ISDS arbitrations, however, are not always disputes of that kind, and instead, often involve matters of public policy and interpretation of national laws. 

Over the last few decades, ISDS has had a chequered history of fragmented and often contradictory jurisprudence that has emerged from hundreds of ad hoc tribunals, leading one scholar to call it the “wild wild west of international law."

Not surprisingly, even one of the biggest early proponents of ISDS, the US, has questioned its wisdom. President Joe Biden’s sees no rationale for an ISDS mechanism that provides only some corporations exclusive access to special tribunals. 

The US-Mexico-Canada Agreement (USMCA), which replaced the NAFTA in 2020, phased out the availability of ISDS for US and Canadian investors. Since then, the US has not included ISDS in any of its agreements.

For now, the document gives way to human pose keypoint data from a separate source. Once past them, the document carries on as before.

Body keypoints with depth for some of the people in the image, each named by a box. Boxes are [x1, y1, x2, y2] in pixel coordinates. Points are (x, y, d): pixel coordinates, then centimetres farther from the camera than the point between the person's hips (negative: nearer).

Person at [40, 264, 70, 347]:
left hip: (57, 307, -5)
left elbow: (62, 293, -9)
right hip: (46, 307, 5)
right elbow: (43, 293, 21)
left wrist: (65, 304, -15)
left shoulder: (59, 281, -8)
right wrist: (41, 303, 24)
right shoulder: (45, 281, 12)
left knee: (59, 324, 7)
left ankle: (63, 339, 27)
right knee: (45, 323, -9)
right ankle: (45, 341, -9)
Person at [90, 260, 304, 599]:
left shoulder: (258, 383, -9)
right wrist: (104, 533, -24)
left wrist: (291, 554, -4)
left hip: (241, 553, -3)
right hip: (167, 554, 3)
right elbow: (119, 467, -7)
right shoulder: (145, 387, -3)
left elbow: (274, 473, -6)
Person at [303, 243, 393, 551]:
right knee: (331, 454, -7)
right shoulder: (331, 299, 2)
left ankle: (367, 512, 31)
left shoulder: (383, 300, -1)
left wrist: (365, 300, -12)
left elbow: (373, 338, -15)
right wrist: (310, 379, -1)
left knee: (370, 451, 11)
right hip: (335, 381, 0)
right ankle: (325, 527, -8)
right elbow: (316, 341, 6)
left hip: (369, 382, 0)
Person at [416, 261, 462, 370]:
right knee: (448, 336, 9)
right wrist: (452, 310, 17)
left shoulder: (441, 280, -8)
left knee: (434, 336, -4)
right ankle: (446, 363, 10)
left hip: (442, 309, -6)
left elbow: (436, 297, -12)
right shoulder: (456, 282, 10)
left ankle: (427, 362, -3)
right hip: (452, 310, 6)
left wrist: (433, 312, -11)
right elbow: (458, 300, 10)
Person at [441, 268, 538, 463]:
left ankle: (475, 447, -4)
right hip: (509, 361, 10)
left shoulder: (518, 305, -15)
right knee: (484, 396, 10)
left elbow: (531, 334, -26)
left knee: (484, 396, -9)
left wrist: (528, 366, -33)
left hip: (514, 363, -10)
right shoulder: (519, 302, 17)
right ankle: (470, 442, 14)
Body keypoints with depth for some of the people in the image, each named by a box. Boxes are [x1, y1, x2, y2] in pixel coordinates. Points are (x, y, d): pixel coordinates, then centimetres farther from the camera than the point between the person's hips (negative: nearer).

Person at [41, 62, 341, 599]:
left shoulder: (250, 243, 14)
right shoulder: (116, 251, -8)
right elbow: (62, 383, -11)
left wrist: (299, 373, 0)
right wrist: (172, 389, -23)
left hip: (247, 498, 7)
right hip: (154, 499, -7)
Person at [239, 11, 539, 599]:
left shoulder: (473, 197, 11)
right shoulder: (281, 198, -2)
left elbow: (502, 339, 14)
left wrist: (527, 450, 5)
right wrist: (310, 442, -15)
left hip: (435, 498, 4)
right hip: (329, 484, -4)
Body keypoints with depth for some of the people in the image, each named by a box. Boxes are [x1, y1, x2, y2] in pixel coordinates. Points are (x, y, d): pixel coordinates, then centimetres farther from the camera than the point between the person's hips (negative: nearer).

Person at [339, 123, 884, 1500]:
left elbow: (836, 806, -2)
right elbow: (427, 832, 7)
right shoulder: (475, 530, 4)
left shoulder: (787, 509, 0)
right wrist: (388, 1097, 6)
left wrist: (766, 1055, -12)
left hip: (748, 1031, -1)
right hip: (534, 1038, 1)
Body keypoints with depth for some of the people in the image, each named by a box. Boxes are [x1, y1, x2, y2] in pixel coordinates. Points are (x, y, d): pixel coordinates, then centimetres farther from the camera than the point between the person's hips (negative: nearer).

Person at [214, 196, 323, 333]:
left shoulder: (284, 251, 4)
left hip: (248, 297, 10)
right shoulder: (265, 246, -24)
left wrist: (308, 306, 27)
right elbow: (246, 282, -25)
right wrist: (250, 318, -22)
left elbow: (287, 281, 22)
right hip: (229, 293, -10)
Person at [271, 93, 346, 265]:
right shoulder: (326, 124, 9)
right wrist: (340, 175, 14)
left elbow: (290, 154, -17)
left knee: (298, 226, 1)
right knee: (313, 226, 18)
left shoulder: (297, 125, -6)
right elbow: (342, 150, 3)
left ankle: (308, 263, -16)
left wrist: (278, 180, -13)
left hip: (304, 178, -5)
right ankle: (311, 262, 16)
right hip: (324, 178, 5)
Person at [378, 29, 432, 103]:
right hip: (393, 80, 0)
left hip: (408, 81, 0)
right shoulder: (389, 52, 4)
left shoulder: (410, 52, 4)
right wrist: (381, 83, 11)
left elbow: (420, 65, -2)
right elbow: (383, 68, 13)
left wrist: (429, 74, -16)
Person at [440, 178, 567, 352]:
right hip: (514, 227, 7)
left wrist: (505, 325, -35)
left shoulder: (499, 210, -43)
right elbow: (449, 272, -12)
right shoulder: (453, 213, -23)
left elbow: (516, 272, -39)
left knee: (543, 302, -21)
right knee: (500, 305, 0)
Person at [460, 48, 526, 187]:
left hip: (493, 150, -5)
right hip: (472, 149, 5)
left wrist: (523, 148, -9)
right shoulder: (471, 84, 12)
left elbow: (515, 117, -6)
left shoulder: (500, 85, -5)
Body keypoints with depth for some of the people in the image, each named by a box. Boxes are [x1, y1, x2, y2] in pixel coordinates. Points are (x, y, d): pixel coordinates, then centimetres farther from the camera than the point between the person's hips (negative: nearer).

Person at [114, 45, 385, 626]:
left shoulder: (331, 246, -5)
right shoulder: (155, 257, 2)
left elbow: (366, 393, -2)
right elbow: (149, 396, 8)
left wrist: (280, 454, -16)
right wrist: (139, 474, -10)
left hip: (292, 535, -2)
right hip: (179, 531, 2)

Proponents of ISDS have argued that it attracts investment, but this has no factual basis. Brazil exemplifies this. It has remained an attractive investment destination without using ISDS in its deals. 

Its model is that of investment facilitation with a focus on conflict prevention. The Brazil-India Investment Cooperation and Facilitation Treaty is an example.

Attracting investment is critical for growth. Trade and investment agreements signal to businesses that they are welcome and that their investments will be protected. Streamlined processes for foreign investment, elimination of bottlenecks, transparency of rules and procedures, and access to local infrastructure also help.

Yet, disputes are possible and effective resolution is crucial. The India-Brazil treaty provides for national-level ombudsmen dedicated to supporting each other’s investors through a collaborative approach to prevent disputes. 

Matters that get escalated can be referred to a joint committee with representatives of both countries. If dispute prevention fails, then either country can seek arbitration.

Another model is the Investment Promotion and Cooperation chapter under the Trade and Economic Partnership Agreement that India signed with Switzerland, Iceland, Norway and Liechtenstein. Its thrust is on investment promotion and cooperation. 

Also read: India aims to be global arbitration hub. And cut costs for its biggest litigant.

These seemingly soft obligations are given teeth through the institutional mechanism of a sub-committee tasked with engaging the private sector to identify obstacles and opportunities. It also puts in place a consultative mechanism for governments to resolve disputes.

India also recently signed the Agreement on Clean Economy under the US-led Indo-Pacific Economic Framework (IPEF). While its text is yet to be released, fact sheets explaining the IPEF note that its objective is to facilitate investments, project finance, joint projects, workforce development and capacity building for industries.

Each of these offers valuable lessons for the design of investor protection mechanisms as India negotiates trade and investment deals with the EU, UK and others. Innovative ways to attract and retain foreign investments are important. But ISDS is not necessary to achieve this objective.

These are the author’s personal views.